**Excerpt**.
From 'Little Joe, Superstar'



A new book details the career of Joe Dallesandro, Andy Warhol superstar

By Simone Stein

Joe Dallesandro, actor, Warhol superstar, the Little Joe who "never once gave it away" in Lou Reed's "Walk on the Wild Side," wants to prove that he's more than just a footnote to the history of The Factory. That's why, after years of hostility toward reporters, he's collaborated with film writer and devout fan Michael Ferguson on the first book ever about his career. The result is Little Joe, Superstar (Companion), a photo-filled, 216-page compendium of biography, film synopsis and nude pin-up shots.

Apparently, his fans were hungry for it. The back yard of A Different Light Books on Castro Street is mobbed for a recent signing of the book. Gay men, old punks and wannabe hipster auteurs cram into the courtyard to have Dallesandro sign oceans of ephemera: old movie posters for Warhol films like Trash, Heat and Flesh, yellowed newspaper clippings from 20 years ago, naked pictures. "God, I was 15 years old here! This is kiddie porn! You could get arrested for this!" he laughs as one collector waits for his signature.

"Joe hasn't had this kind of exposure with his fans in ages," Ferguson says. "Everybody wants to talk to this guy because he's been such an enigma all these years." Though Dallesandro has continued to make films since his Warhol days, says Ferguson, people are often pleasantly surprised to learn Dallesandro's still alive. "I hope that because of this book Tarantino puts him in a movie," he says.

Dallesandro, now a grandfather, jokes and blusters his way through the Different Light event, utterly bemused at his unasked-for status as sexual icon. "I'm not brain-dead," he says, mocking his bimbo reputation. "I just met so many people in my life, and I thought I was the most important person I knew."

With his impossibly thick Brooklyn accent and Robert De Niro leer, Dallesandro no longer looks like the angelically blank boy toy who once captivated Warhol audiences. But that doesn't deter people from waiting nearly an hour for a chance to shake his hand or take his picture. "You look so great!" says a woman with pink hair, leopard-print pants and red vinyl boots. "Good drugs!" he replies, laughing.

**Input data**.
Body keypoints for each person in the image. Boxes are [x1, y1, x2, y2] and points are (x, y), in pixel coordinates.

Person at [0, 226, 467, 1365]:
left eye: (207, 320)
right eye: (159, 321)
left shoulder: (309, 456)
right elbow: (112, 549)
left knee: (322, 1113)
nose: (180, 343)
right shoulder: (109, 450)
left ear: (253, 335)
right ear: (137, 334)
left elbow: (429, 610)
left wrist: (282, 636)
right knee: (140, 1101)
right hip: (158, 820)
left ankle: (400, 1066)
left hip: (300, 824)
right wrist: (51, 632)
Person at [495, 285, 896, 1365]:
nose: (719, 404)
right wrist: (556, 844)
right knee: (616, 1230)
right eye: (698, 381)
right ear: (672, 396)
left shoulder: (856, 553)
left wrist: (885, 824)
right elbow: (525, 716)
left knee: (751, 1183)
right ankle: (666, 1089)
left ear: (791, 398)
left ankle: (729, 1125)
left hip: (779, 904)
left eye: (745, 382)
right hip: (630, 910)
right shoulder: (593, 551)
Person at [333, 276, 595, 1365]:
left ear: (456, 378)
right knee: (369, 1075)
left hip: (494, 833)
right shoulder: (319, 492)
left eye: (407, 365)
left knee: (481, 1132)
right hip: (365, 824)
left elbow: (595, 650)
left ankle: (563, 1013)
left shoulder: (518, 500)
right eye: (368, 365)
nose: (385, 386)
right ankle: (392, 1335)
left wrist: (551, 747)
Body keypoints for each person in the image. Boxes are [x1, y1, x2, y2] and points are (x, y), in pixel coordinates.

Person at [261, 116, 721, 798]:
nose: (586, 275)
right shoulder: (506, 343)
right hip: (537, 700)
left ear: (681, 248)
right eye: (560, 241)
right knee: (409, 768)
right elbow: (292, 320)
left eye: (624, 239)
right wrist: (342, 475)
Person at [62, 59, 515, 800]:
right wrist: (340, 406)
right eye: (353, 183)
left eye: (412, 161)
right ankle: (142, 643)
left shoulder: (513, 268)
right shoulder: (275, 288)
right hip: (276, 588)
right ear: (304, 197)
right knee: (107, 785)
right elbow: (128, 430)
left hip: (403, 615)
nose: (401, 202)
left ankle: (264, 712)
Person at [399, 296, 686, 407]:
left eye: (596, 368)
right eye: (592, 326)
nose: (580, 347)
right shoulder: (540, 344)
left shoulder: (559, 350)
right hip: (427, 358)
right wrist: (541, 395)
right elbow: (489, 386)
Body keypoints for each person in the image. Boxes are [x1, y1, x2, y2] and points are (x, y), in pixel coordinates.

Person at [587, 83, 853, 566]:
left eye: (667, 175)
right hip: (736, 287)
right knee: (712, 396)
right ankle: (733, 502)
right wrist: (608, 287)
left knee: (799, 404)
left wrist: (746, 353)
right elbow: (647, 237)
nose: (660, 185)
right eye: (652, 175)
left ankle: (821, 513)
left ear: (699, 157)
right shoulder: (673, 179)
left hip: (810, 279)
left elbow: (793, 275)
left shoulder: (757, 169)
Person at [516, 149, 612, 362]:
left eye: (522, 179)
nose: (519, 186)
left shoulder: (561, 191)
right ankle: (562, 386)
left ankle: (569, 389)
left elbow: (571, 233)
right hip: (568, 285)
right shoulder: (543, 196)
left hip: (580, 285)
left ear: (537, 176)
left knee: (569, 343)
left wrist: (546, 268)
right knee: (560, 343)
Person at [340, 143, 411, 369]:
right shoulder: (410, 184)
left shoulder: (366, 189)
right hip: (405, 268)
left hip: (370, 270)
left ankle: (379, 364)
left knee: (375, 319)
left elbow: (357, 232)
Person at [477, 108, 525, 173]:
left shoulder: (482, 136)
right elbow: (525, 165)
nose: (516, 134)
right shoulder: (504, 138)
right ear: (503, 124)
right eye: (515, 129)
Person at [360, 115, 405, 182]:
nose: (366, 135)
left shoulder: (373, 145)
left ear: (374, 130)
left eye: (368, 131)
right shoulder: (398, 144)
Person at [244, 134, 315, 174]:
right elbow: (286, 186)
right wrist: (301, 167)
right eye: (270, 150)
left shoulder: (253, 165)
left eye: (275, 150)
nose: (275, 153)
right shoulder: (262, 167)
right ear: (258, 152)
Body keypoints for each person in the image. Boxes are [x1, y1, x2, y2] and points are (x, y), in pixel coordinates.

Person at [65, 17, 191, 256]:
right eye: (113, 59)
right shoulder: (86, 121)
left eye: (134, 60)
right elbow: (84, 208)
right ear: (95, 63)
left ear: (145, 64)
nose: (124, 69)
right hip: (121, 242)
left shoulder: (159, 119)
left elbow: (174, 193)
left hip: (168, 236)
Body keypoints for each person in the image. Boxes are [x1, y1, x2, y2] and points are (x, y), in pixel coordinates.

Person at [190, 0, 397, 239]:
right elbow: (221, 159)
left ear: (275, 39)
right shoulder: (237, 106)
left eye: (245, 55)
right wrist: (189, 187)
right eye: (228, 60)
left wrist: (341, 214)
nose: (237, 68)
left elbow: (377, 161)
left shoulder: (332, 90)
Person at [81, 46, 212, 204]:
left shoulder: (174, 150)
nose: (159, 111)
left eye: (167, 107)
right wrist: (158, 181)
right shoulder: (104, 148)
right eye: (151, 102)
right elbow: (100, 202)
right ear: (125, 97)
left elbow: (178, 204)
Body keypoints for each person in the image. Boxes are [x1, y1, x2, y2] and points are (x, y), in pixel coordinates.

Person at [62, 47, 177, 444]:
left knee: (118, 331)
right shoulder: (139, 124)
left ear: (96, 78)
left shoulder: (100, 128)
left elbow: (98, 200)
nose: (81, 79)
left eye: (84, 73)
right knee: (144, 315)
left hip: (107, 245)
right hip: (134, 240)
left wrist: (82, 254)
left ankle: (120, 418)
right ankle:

**Instructions**.
**1.** Rename "Brooklyn" as "Queens" and copy out the Dallesandro article between "With his impossibly" and "he replies, laughing.", inclusive.
**2.** Answer these questions from the Dallesandro article:
(a) How many pages long is the book?
(b) What street is A Different Light Books on?
(c) What kind of boots is the woman with pink hair wearing?
**3.** Pick up the article about Joe Dallesandro after its final sentence and keep writing.
The material is separate from the article about Joe Dallesandro.

**Answers for the exercise**.
**1.**
With his impossibly thick Queens accent and Robert De Niro leer, Dallesandro no longer looks like the angelically blank boy toy who once captivated Warhol audiences. But that doesn't deter people from waiting nearly an hour for a chance to shake his hand or take his picture. "You look so great!" says a woman with pink hair, leopard-print pants and red vinyl boots. "Good drugs!" he replies, laughing.

**2.**
(a) 216 pages.
(b) Castro Street.
(c) Red vinyl boots.

**3.**
"I'm happy about this book. It finally covers a body of my work that says that I did more than just five Andy Warhol movies," Dallesandro tells me. "Though those were the beginning of my career. I also worked with some great, fantastic directors over in France whose work I love, like Louis Malle [with whom he made the 1975 sci-fi film Black Moon] and Serge Gainsbourg."

Of his collaborator, Dallesandro says, "I appreciated Michael for his willingness to go out and do the research before he came to meet with me. I'm sick of reporters that come to meet me and know absolutely nothing about me and want me to tell them the same old inane stories that have been asked of me for 30 years. It's time to move on and say hey, I've been asked this question a hundred times, and I give the same answer over and over again. Michael was the first one who didn't come down and ask what it was like working with Edie Sedgwick. He knew all those answers, and we didn't have to do that again. Our first night together, we spent an all-nighter talking about me and my work."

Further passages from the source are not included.